### Input for this task ###

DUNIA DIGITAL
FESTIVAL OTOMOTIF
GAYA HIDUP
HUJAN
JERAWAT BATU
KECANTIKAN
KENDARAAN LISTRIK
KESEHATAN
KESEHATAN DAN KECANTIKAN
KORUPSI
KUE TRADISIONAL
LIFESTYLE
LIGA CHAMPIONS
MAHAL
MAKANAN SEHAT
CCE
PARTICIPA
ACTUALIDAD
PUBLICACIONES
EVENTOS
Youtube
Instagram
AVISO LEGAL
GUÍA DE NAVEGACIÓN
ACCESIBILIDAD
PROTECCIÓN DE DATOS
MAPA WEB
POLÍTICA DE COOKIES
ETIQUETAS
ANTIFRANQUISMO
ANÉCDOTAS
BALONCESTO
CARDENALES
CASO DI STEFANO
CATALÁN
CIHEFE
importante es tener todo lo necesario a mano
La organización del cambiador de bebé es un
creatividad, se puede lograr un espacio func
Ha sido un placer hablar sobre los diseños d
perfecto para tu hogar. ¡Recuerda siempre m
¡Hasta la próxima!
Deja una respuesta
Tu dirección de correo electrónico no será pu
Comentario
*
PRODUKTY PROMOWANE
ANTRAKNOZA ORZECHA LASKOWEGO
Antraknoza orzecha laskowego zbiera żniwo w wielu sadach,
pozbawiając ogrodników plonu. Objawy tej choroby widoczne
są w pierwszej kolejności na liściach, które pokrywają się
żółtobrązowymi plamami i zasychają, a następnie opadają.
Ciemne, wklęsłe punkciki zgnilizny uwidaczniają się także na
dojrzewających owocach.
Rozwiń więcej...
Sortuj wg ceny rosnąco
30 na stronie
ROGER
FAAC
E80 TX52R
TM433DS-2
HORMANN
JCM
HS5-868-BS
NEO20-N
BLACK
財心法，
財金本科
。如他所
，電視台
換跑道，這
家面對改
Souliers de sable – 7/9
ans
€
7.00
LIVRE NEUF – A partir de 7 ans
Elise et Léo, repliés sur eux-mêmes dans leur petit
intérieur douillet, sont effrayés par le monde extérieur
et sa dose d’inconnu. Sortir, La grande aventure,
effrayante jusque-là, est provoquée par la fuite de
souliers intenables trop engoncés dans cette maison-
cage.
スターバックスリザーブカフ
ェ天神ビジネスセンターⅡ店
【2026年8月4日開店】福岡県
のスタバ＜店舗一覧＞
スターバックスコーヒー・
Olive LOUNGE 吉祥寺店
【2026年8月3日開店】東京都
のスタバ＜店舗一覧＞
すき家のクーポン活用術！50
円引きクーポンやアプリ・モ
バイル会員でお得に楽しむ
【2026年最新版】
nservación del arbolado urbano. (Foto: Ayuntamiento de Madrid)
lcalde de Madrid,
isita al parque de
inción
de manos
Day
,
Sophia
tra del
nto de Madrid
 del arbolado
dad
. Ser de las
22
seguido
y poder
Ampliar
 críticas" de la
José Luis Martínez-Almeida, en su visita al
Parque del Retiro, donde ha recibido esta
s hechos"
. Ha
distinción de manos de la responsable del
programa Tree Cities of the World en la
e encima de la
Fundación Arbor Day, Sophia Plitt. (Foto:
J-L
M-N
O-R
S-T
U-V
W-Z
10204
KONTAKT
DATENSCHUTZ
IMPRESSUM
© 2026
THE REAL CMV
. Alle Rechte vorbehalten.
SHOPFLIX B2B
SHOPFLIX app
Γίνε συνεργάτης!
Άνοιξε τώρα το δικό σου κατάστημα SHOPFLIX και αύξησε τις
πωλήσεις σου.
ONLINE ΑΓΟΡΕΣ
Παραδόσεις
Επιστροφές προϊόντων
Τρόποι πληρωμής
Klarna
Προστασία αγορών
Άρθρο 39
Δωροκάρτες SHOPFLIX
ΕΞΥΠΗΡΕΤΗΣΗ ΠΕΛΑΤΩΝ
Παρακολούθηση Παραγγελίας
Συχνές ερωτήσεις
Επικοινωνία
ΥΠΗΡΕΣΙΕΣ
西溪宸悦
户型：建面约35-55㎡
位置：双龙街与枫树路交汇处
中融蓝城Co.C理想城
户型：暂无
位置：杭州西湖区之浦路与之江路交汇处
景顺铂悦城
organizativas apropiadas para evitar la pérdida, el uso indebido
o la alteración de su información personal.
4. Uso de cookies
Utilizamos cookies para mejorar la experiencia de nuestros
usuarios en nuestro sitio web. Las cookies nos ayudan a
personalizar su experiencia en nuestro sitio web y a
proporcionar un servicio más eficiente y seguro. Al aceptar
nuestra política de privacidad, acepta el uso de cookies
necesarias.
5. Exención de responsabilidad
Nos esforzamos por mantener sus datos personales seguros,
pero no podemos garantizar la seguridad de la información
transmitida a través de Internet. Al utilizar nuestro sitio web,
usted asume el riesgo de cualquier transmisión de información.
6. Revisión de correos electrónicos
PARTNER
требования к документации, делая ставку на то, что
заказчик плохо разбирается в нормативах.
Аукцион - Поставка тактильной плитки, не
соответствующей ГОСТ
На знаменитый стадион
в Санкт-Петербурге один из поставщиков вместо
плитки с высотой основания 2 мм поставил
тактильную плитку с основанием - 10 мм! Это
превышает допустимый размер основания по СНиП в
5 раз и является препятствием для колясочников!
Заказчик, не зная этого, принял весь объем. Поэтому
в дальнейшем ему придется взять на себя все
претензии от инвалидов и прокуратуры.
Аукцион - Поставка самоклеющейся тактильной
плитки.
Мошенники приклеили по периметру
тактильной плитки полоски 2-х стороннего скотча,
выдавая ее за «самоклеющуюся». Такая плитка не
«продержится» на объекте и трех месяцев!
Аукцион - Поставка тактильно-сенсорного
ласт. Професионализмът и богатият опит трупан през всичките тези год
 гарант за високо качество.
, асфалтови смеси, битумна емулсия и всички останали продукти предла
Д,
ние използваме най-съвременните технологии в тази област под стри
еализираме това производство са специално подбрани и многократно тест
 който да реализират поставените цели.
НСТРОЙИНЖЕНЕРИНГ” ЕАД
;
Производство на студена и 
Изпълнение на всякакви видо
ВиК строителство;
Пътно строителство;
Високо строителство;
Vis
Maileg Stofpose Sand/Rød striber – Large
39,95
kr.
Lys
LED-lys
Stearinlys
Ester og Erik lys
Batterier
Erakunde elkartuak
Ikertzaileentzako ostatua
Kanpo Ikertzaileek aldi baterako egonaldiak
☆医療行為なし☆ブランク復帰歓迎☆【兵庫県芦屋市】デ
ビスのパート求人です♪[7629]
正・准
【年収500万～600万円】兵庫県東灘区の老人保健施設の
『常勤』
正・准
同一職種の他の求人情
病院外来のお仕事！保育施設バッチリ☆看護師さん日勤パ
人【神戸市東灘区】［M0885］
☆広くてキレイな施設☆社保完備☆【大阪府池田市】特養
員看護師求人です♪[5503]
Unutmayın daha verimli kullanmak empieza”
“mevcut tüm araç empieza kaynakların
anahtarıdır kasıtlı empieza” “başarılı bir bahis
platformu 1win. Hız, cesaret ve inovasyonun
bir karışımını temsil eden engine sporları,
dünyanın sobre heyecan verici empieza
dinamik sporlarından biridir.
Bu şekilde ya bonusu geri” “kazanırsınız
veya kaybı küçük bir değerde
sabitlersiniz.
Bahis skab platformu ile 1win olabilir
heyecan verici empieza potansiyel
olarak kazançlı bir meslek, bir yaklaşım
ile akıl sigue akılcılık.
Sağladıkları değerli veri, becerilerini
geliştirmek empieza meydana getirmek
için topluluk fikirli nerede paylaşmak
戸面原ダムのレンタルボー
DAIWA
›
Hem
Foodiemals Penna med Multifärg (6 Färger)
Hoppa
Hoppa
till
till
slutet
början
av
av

###

- [Exercise]
Keep the wording exact. Give all of the records again.

- [Output for this task]
DUNIA DIGITAL
FESTIVAL OTOMOTIF
GAYA HIDUP
HUJAN
JERAWAT BATU
KECANTIKAN
KENDARAAN LISTRIK
KESEHATAN
KESEHATAN DAN KECANTIKAN
KORUPSI
KUE TRADISIONAL
LIFESTYLE
LIGA CHAMPIONS
MAHAL
MAKANAN SEHAT
CCE
PARTICIPA
ACTUALIDAD
PUBLICACIONES
EVENTOS
Youtube
Instagram
AVISO LEGAL
GUÍA DE NAVEGACIÓN
ACCESIBILIDAD
PROTECCIÓN DE DATOS
MAPA WEB
POLÍTICA DE COOKIES
ETIQUETAS
ANTIFRANQUISMO
ANÉCDOTAS
BALONCESTO
CARDENALES
CASO DI STEFANO
CATALÁN
CIHEFE
importante es tener todo lo necesario a mano
La organización del cambiador de bebé es un
creatividad, se puede lograr un espacio func
Ha sido un placer hablar sobre los diseños d
perfecto para tu hogar. ¡Recuerda siempre m
¡Hasta la próxima!
Deja una respuesta
Tu dirección de correo electrónico no será pu
Comentario
*
PRODUKTY PROMOWANE
ANTRAKNOZA ORZECHA LASKOWEGO
Antraknoza orzecha laskowego zbiera żniwo w wielu sadach,
pozbawiając ogrodników plonu. Objawy tej choroby widoczne
są w pierwszej kolejności na liściach, które pokrywają się
żółtobrązowymi plamami i zasychają, a następnie opadają.
Ciemne, wklęsłe punkciki zgnilizny uwidaczniają się także na
dojrzewających owocach.
Rozwiń więcej...
Sortuj wg ceny rosnąco
30 na stronie
ROGER
FAAC
E80 TX52R
TM433DS-2
HORMANN
JCM
HS5-868-BS
NEO20-N
BLACK
財心法，
財金本科
。如他所
，電視台
換跑道，這
家面對改
Souliers de sable – 7/9
ans
€
7.00
LIVRE NEUF – A partir de 7 ans
Elise et Léo, repliés sur eux-mêmes dans leur petit
intérieur douillet, sont effrayés par le monde extérieur
et sa dose d’inconnu. Sortir, La grande aventure,
effrayante jusque-là, est provoquée par la fuite de
souliers intenables trop engoncés dans cette maison-
cage.
スターバックスリザーブカフ
ェ天神ビジネスセンターⅡ店
【2026年8月4日開店】福岡県
のスタバ＜店舗一覧＞
スターバックスコーヒー・
Olive LOUNGE 吉祥寺店
【2026年8月3日開店】東京都
のスタバ＜店舗一覧＞
すき家のクーポン活用術！50
円引きクーポンやアプリ・モ
バイル会員でお得に楽しむ
【2026年最新版】
nservación del arbolado urbano. (Foto: Ayuntamiento de Madrid)
lcalde de Madrid,
isita al parque de
inción
de manos
Day
,
Sophia
tra del
nto de Madrid
 del arbolado
dad
. Ser de las
22
seguido
y poder
Ampliar
 críticas" de la
José Luis Martínez-Almeida, en su visita al
Parque del Retiro, donde ha recibido esta
s hechos"
. Ha
distinción de manos de la responsable del
programa Tree Cities of the World en la
e encima de la
Fundación Arbor Day, Sophia Plitt. (Foto:
J-L
M-N
O-R
S-T
U-V
W-Z
10204
KONTAKT
DATENSCHUTZ
IMPRESSUM
© 2026
THE REAL CMV
. Alle Rechte vorbehalten.
SHOPFLIX B2B
SHOPFLIX app
Γίνε συνεργάτης!
Άνοιξε τώρα το δικό σου κατάστημα SHOPFLIX και αύξησε τις
πωλήσεις σου.
ONLINE ΑΓΟΡΕΣ
Παραδόσεις
Επιστροφές προϊόντων
Τρόποι πληρωμής
Klarna
Προστασία αγορών
Άρθρο 39
Δωροκάρτες SHOPFLIX
ΕΞΥΠΗΡΕΤΗΣΗ ΠΕΛΑΤΩΝ
Παρακολούθηση Παραγγελίας
Συχνές ερωτήσεις
Επικοινωνία
ΥΠΗΡΕΣΙΕΣ
西溪宸悦
户型：建面约35-55㎡
位置：双龙街与枫树路交汇处
中融蓝城Co.C理想城
户型：暂无
位置：杭州西湖区之浦路与之江路交汇处
景顺铂悦城
organizativas apropiadas para evitar la pérdida, el uso indebido
o la alteración de su información personal.
4. Uso de cookies
Utilizamos cookies para mejorar la experiencia de nuestros
usuarios en nuestro sitio web. Las cookies nos ayudan a
personalizar su experiencia en nuestro sitio web y a
proporcionar un servicio más eficiente y seguro. Al aceptar
nuestra política de privacidad, acepta el uso de cookies
necesarias.
5. Exención de responsabilidad
Nos esforzamos por mantener sus datos personales seguros,
pero no podemos garantizar la seguridad de la información
transmitida a través de Internet. Al utilizar nuestro sitio web,
usted asume el riesgo de cualquier transmisión de información.
6. Revisión de correos electrónicos
PARTNER
требования к документации, делая ставку на то, что
заказчик плохо разбирается в нормативах.
Аукцион - Поставка тактильной плитки, не
соответствующей ГОСТ
На знаменитый стадион
в Санкт-Петербурге один из поставщиков вместо
плитки с высотой основания 2 мм поставил
тактильную плитку с основанием - 10 мм! Это
превышает допустимый размер основания по СНиП в
5 раз и является препятствием для колясочников!
Заказчик, не зная этого, принял весь объем. Поэтому
в дальнейшем ему придется взять на себя все
претензии от инвалидов и прокуратуры.
Аукцион - Поставка самоклеющейся тактильной
плитки.
Мошенники приклеили по периметру
тактильной плитки полоски 2-х стороннего скотча,
выдавая ее за «самоклеющуюся». Такая плитка не
«продержится» на объекте и трех месяцев!
Аукцион - Поставка тактильно-сенсорного
ласт. Професионализмът и богатият опит трупан през всичките тези год
 гарант за високо качество.
, асфалтови смеси, битумна емулсия и всички останали продукти предла
Д,
ние използваме най-съвременните технологии в тази област под стри
еализираме това производство са специално подбрани и многократно тест
 който да реализират поставените цели.
НСТРОЙИНЖЕНЕРИНГ” ЕАД
;
Производство на студена и 
Изпълнение на всякакви видо
ВиК строителство;
Пътно строителство;
Високо строителство;
Vis
Maileg Stofpose Sand/Rød striber – Large
39,95
kr.
Lys
LED-lys
Stearinlys
Ester og Erik lys
Batterier
Erakunde elkartuak
Ikertzaileentzako ostatua
Kanpo Ikertzaileek aldi baterako egonaldiak
☆医療行為なし☆ブランク復帰歓迎☆【兵庫県芦屋市】デ
ビスのパート求人です♪[7629]
正・准
【年収500万～600万円】兵庫県東灘区の老人保健施設の
『常勤』
正・准
同一職種の他の求人情
病院外来のお仕事！保育施設バッチリ☆看護師さん日勤パ
人【神戸市東灘区】［M0885］
☆広くてキレイな施設☆社保完備☆【大阪府池田市】特養
員看護師求人です♪[5503]
Unutmayın daha verimli kullanmak empieza”
“mevcut tüm araç empieza kaynakların
anahtarıdır kasıtlı empieza” “başarılı bir bahis
platformu 1win. Hız, cesaret ve inovasyonun
bir karışımını temsil eden engine sporları,
dünyanın sobre heyecan verici empieza
dinamik sporlarından biridir.
Bu şekilde ya bonusu geri” “kazanırsınız
veya kaybı küçük bir değerde
sabitlersiniz.
Bahis skab platformu ile 1win olabilir
heyecan verici empieza potansiyel
olarak kazançlı bir meslek, bir yaklaşım
ile akıl sigue akılcılık.
Sağladıkları değerli veri, becerilerini
geliştirmek empieza meydana getirmek
için topluluk fikirli nerede paylaşmak
戸面原ダムのレンタルボー
DAIWA
›
Hem
Foodiemals Penna med Multifärg (6 Färger)
Hoppa
Hoppa
till
till
slutet
början
av
av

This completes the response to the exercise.